What is an annulment (a Declaration of Invalidity)?

An annulment is a Declaration of Invalidity, that is, after a thorough review of the marriage the church court’s 1st instance (Tribunal) finds that on the wedding day a particular marriage lacked an element so essential to marriage that the marriage never bound either party from the beginning.  Therefore, so far as this particular marriage is concerned, each party is free to marry another person in the Catholic Church, if that is desired.  The Declaration of Invalidity, annulment, does not mean there was no marital relationship.  The Catholic Church realizes a relationship existed and is not saying that one did not exist but rather the required form was either absent or defective, an impediment of either divine, natural or ecclesiastical law remained undispensed, or consent itself was defective so that the elements necessary for a valid union were not in place.

Our Vision Statement

To reflect and experience Christ in the ministry of justice through the compassionate and equitable application of Church law and protect the rights and dignity of each person without discrimination, to seek truth and justice in all juridical matters, to provide healing and to uphold the supreme law of the Church, that is the salvation of souls.

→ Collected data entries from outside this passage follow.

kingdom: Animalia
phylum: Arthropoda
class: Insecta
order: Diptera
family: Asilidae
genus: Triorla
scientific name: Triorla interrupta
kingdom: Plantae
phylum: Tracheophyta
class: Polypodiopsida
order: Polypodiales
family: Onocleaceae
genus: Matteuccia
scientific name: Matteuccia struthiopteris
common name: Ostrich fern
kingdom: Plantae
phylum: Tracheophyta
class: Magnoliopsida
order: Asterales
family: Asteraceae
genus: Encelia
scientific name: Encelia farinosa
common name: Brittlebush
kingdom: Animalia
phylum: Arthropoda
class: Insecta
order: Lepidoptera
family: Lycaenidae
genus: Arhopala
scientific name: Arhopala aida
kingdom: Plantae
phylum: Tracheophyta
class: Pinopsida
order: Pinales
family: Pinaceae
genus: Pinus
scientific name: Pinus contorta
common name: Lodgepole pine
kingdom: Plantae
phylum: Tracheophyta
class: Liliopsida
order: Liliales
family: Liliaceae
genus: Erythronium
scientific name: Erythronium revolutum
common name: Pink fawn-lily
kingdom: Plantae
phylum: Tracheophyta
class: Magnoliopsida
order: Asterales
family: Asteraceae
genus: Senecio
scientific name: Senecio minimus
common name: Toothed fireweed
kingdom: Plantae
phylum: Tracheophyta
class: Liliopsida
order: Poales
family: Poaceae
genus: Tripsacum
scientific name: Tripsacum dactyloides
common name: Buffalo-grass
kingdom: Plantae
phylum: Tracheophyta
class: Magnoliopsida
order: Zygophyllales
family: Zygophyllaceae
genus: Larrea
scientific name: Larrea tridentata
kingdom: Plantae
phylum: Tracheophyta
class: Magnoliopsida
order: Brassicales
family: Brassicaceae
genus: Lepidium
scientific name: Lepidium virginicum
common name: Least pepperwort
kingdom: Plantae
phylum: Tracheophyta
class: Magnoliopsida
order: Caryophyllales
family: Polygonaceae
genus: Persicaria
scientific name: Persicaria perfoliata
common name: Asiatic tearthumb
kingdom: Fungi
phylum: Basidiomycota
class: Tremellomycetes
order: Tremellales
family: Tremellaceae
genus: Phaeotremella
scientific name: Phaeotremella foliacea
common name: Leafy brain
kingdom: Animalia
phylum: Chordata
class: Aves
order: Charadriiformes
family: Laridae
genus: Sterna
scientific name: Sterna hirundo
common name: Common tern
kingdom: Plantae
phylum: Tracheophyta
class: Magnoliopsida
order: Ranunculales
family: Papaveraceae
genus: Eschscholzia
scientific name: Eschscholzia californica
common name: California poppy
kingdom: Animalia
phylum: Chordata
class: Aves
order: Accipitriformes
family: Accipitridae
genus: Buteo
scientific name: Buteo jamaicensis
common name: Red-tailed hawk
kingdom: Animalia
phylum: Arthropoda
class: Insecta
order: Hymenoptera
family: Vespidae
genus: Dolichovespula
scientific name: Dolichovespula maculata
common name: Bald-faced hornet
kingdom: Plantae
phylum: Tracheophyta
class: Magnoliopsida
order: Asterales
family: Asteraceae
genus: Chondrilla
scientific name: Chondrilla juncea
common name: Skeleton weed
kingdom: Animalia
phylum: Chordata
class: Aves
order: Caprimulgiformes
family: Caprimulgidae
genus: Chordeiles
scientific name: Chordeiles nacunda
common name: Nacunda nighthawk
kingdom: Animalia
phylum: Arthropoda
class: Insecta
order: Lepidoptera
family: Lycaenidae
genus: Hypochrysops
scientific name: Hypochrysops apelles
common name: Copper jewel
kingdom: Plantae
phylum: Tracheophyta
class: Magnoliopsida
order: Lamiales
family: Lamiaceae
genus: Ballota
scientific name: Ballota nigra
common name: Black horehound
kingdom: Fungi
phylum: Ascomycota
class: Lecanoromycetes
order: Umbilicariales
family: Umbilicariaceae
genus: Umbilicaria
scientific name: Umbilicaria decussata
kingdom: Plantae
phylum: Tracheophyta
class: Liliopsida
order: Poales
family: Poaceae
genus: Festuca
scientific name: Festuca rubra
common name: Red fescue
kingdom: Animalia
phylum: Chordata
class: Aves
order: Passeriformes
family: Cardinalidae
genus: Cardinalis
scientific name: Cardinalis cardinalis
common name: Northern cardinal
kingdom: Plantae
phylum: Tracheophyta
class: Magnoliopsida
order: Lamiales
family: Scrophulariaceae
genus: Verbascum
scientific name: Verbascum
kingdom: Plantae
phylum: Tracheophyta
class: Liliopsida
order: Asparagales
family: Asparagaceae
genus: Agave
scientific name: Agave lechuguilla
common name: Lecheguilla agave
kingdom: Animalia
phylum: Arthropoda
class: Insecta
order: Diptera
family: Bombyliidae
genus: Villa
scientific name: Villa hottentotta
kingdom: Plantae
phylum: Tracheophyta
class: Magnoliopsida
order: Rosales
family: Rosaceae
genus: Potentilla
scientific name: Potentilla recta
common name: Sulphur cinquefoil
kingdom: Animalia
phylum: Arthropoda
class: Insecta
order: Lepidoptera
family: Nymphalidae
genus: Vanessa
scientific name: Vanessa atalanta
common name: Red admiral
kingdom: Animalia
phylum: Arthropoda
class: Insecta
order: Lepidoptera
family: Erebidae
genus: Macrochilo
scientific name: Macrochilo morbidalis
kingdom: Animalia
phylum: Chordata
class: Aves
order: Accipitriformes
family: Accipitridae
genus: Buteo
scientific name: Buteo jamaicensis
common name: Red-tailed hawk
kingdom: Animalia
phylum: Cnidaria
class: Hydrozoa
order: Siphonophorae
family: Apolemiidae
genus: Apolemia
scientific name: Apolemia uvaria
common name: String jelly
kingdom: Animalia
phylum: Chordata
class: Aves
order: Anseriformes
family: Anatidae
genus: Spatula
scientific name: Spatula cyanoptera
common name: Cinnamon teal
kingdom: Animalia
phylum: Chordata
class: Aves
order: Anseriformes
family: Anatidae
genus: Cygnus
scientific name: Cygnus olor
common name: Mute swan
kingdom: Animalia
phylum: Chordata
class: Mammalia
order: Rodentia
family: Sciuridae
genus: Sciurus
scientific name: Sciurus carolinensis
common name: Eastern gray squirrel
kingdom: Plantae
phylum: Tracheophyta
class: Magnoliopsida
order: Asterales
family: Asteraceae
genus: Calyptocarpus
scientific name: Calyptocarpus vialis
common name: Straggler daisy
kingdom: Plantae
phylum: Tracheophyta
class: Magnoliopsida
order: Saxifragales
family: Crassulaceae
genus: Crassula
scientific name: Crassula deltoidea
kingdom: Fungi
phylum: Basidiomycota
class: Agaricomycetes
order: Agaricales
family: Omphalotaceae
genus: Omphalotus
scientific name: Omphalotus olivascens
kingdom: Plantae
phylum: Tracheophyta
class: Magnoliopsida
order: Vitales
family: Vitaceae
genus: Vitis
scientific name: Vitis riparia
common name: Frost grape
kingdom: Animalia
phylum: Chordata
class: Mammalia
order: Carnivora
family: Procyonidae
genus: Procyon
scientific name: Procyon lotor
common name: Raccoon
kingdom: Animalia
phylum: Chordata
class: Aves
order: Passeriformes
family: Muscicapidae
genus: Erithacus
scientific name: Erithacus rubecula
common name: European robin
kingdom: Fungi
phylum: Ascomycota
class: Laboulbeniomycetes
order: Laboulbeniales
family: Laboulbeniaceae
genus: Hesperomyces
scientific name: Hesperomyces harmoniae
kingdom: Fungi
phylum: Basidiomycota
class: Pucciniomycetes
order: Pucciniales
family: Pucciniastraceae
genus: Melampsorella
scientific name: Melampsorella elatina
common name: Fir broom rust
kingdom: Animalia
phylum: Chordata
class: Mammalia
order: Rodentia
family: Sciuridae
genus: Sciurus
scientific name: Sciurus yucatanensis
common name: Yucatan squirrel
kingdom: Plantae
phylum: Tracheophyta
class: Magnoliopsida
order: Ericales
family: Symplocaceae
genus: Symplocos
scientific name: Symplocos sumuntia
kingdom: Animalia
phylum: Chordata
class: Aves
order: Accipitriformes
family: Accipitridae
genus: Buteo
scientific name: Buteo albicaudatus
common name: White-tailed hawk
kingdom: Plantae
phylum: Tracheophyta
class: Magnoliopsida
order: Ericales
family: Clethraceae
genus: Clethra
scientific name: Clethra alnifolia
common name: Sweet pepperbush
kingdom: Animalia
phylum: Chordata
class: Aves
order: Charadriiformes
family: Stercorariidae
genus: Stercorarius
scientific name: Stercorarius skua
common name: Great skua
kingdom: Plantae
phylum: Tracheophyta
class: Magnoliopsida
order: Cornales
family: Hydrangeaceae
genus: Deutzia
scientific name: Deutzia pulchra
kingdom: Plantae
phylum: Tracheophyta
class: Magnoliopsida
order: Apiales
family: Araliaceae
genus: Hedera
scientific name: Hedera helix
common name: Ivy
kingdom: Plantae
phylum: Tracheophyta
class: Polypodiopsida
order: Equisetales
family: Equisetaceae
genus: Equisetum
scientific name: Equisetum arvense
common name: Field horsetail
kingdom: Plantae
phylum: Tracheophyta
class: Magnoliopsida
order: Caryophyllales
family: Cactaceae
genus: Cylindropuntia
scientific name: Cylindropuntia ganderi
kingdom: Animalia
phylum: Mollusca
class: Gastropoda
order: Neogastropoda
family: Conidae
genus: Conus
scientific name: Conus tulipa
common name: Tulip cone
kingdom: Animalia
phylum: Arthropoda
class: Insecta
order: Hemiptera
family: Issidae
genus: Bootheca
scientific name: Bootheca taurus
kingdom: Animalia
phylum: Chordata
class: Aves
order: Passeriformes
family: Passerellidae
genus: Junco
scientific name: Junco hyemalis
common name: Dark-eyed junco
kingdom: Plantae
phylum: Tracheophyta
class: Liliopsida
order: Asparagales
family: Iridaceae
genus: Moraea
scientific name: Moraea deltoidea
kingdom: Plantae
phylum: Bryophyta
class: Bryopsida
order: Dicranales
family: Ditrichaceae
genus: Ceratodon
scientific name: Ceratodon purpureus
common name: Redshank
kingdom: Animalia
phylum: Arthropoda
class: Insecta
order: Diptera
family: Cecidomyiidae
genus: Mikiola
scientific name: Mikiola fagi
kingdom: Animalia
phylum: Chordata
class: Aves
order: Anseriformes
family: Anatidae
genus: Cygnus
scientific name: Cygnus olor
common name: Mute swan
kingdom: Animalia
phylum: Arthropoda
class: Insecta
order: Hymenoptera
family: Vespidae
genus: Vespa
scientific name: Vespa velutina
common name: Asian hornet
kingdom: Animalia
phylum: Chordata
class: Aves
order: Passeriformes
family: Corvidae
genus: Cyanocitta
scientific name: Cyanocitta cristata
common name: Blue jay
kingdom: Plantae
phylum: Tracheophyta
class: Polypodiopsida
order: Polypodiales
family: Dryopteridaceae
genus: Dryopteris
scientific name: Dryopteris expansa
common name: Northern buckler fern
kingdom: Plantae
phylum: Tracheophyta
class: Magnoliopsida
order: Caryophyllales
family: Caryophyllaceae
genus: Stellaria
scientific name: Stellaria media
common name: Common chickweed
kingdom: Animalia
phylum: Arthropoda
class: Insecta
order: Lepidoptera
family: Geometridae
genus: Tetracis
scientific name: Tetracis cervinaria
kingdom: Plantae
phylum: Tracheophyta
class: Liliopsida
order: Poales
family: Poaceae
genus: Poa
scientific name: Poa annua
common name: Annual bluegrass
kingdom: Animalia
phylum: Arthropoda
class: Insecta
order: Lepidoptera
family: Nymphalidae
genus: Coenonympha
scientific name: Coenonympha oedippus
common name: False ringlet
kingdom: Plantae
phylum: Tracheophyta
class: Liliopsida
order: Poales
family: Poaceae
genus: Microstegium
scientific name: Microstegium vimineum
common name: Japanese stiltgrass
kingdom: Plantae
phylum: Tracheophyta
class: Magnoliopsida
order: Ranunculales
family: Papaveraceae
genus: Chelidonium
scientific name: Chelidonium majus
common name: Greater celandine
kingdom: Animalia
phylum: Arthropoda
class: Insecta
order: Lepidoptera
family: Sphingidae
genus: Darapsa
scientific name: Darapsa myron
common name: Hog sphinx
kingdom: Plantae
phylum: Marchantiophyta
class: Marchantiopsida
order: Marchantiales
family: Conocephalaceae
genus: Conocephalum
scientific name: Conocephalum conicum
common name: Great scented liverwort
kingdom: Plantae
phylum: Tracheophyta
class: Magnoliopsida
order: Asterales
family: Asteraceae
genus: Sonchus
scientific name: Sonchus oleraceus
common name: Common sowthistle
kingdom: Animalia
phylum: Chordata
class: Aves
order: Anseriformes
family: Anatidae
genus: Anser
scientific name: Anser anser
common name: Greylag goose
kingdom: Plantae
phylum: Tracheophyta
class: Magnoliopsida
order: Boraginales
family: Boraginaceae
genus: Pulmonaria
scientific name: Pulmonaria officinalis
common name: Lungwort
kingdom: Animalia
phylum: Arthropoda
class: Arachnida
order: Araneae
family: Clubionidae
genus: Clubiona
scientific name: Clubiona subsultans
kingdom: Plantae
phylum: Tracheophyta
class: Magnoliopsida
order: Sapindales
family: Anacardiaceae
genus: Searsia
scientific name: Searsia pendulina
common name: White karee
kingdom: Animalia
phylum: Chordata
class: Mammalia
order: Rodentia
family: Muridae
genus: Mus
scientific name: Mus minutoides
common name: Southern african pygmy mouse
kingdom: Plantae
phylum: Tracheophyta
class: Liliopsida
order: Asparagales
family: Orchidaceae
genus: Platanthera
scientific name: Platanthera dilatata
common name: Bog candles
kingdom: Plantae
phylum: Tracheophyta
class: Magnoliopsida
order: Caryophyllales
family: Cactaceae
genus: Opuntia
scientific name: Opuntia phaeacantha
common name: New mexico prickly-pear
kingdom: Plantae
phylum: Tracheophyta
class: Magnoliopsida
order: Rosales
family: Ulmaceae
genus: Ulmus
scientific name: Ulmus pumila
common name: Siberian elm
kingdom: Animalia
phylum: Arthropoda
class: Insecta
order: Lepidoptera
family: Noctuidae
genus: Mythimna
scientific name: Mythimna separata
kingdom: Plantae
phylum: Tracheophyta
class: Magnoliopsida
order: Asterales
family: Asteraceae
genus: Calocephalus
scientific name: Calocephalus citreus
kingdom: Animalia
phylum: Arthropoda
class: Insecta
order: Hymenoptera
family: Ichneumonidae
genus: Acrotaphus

The main purpose of the National Marriage Tribunal procedure is to:

  • contribute to the pastoral aims of the Church;
  • enable people to marry in the Church;
  • have their unions recognised by the Church;
  • and participate in the Sacraments.

The Marriage Tribunal does the following:

  • Reviews, processes, and adjudicates petitions for invalidity of marriage (annulments)
  • Supervises dispensations and permissions for the celebration of marriage in the Catholic Church.
  • Performs canonical research for clergy and laity upon request.
  • Presents information sessions to inform the public of the work of the Tribunal.
  • Offers workshops for clergy, religious and laity concerning the adjudication of matrimonial cases, marriage preparation, prenuptial paperwork processing, and sacramental record keeping.
  • Organise counselling sessions that bring healing and evangelise people in order to meet their spiritual needs.
  • Mobilise resources for sustainability.